Kâinatın Efendisi Sevgili Peygamberimizin Dünyaya Teşrifleri
MANSUR BALTACI
Kâinatın üzerinde kap-kara bulutların dolaştığı yine böyle bir Rebiyyül Evvel ayının On İkinci gününde Rabbimiz Allah’u Telâ (c.c) muhterem bir nesilden,ahlak ve fazilet örneği, gencecik bir Anna- Baba ile kâînatın kararmış ufuklarını birden bire aydıtıvermişti.
Yüce kitabımız Kur’an-ı Kerimde buyurulduğu veçhile: (Ey Muhammed!) biz seni ancak âlemlere rahmet olarak gönderdik.( Enbiya 21/107)
Yani, ey Muhammed! başka bir sebep için değil, ancak bütün âlemlere ve özellikle akıl sahibi varlıklara olan merhametimizden dolayı, ancak âlemlere bir rahmet Peygamberi olarak gönderdik: Senin Peygamberliğin bütün varlıklara Allah'ın bir rahmetidir.

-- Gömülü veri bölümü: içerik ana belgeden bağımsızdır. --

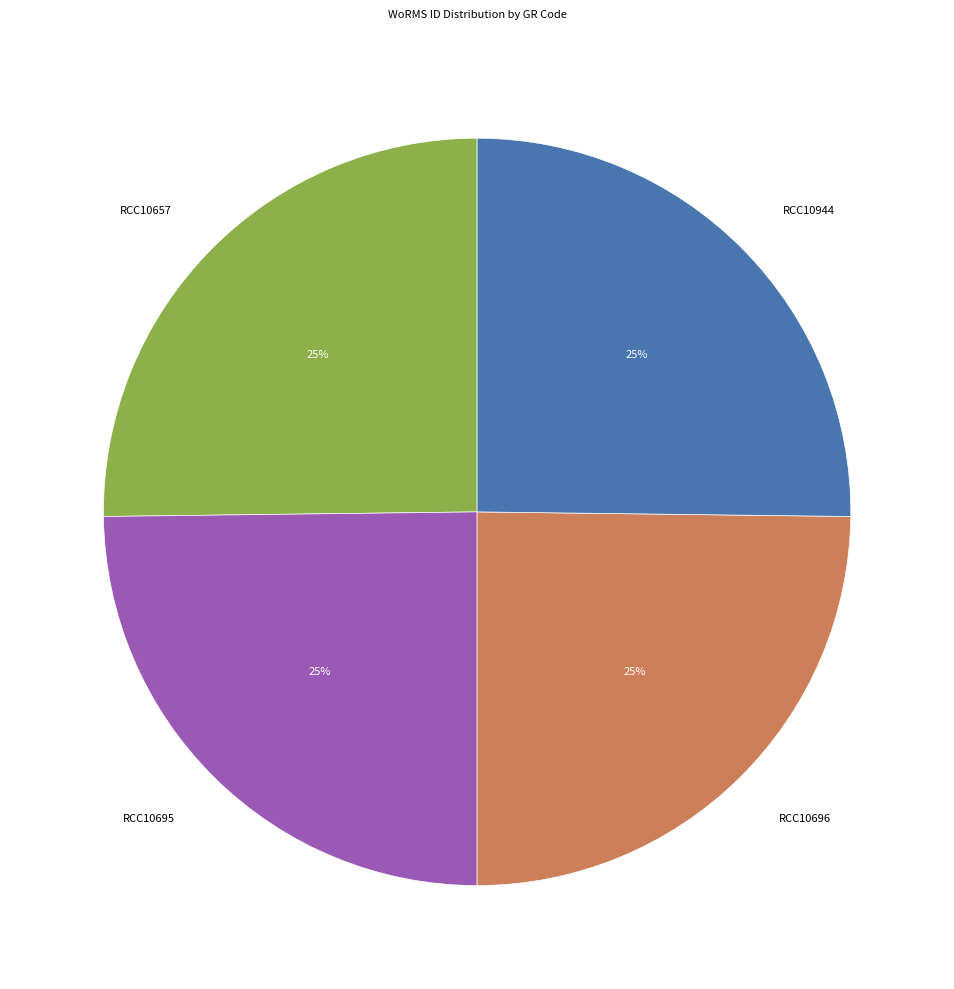

Is there a majority slice in this chart?

No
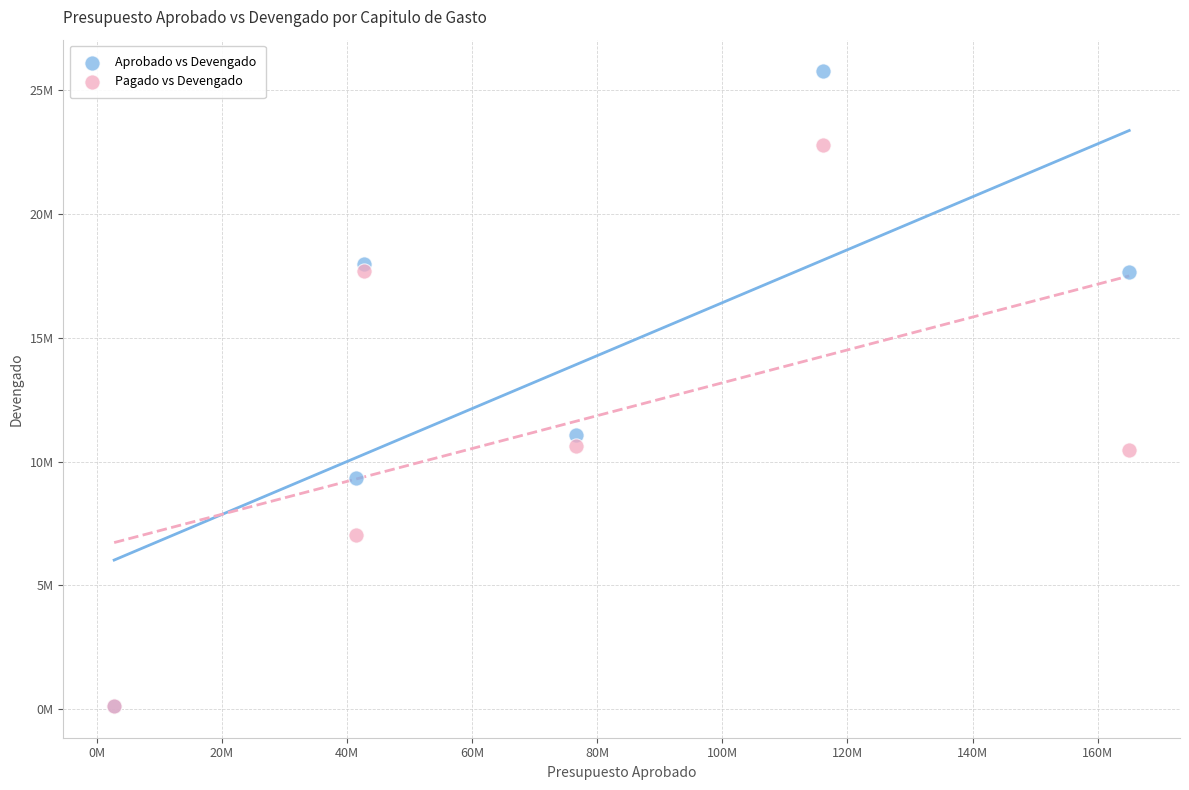

What are all the series names shown in the legend?

Aprobado vs Devengado, Pagado vs Devengado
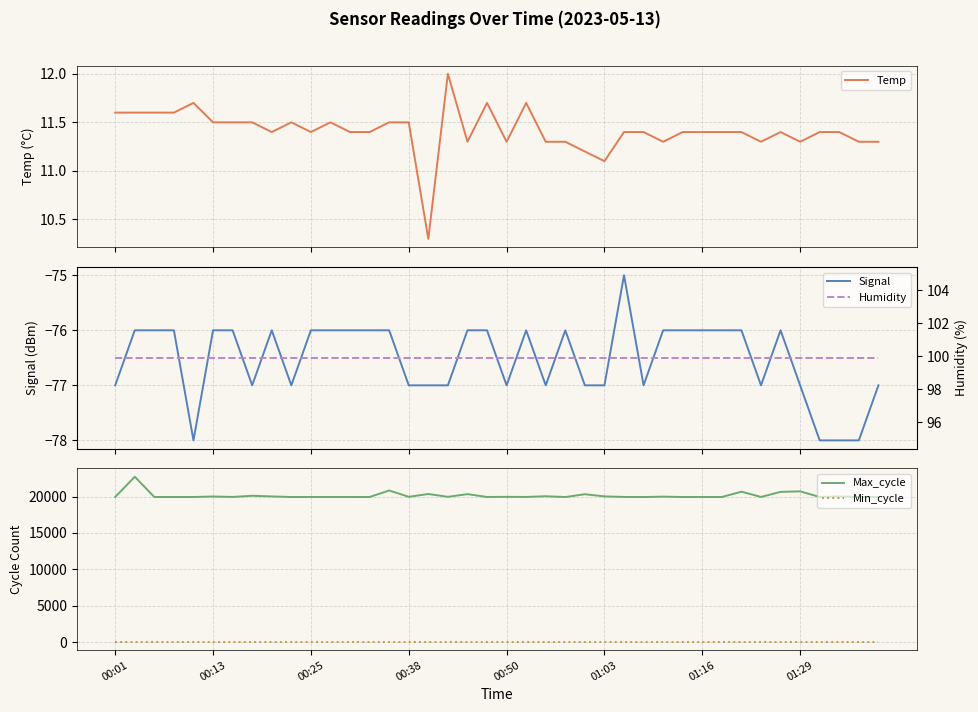

What is the difference between the highest and lowest values at 32?

20743.0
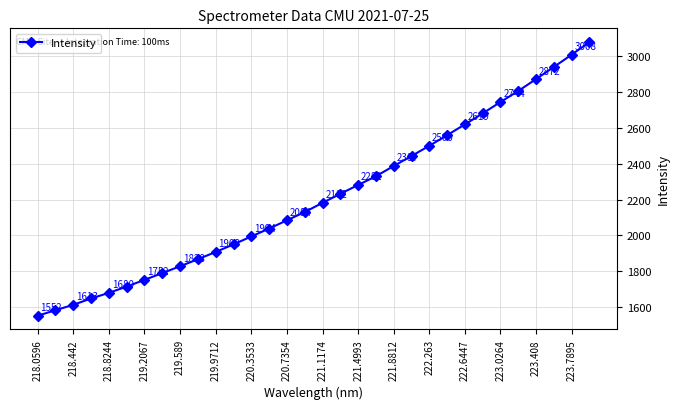

How many data points are above 2181?

16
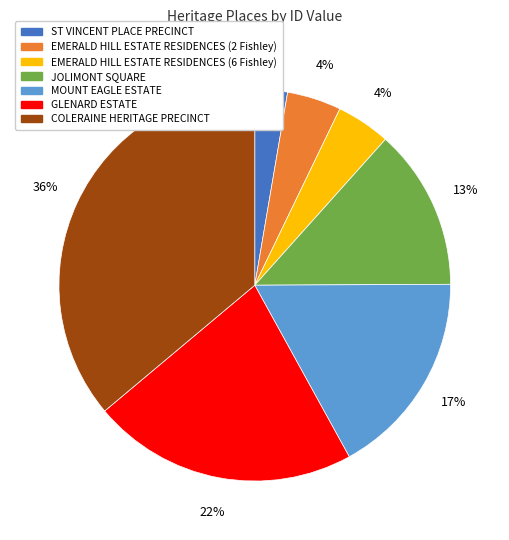

True or false: COLERAINE HERITAGE PRECINCT accounts for 36% of the total.

True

Ve Sen öyle kapsamlı bir rahmetsin ki, bütün akıl sahibi varlıklara o iyilik ve kurtuluş yolunu göstereceksin. Her iki dünyada mutluluk getiren dini sen öğreteceksin ve bütün âlem bundan istifade edecektir. Buna rağmen şu rahmetten kaçan ve şu nura karşı gözlerini kapatan bedbahtlara yazıklar olsun ey âlemlere rahmet olarak gönderilen Peygamber:
Bu mübarek Ayetteki hikmetler bütün açıklığı ile zahire intikal etmiş, Hz.Peygamberin maddi ve manevi güzellikleri ve eşiz değerine dünya şahit olmuştur. Zira : Her hususta Alemin ulusu O’dur. Her dertlinin derdine derman, her hastanın gönlüne merhem olan yine O’dur. Bir taş parçası bile O’nun yüzünden yüceliğe erdi. Ay,parmağının bir işaretiyle ayrıldı.Güneş batmış-ken bir emriyle tekrar doğdu, Mucize parmaklarından susuz kalan ümmete çeşmeler akıttı. Bir hurma kütüğünü bile iştiyakla inletti.Toprak O’nun için lütuflara uğradı. Alem, O’nun saçlariyle misk kokularına büründü. İki omuzunun arasında güneş gibi apaçık Peygamberlik mührü vardı., O ki, eskimeyen bir tek yeni , O ki, solmayan bir tek renk, ebedi olan Şeriat, O’ nun şeriatıdır.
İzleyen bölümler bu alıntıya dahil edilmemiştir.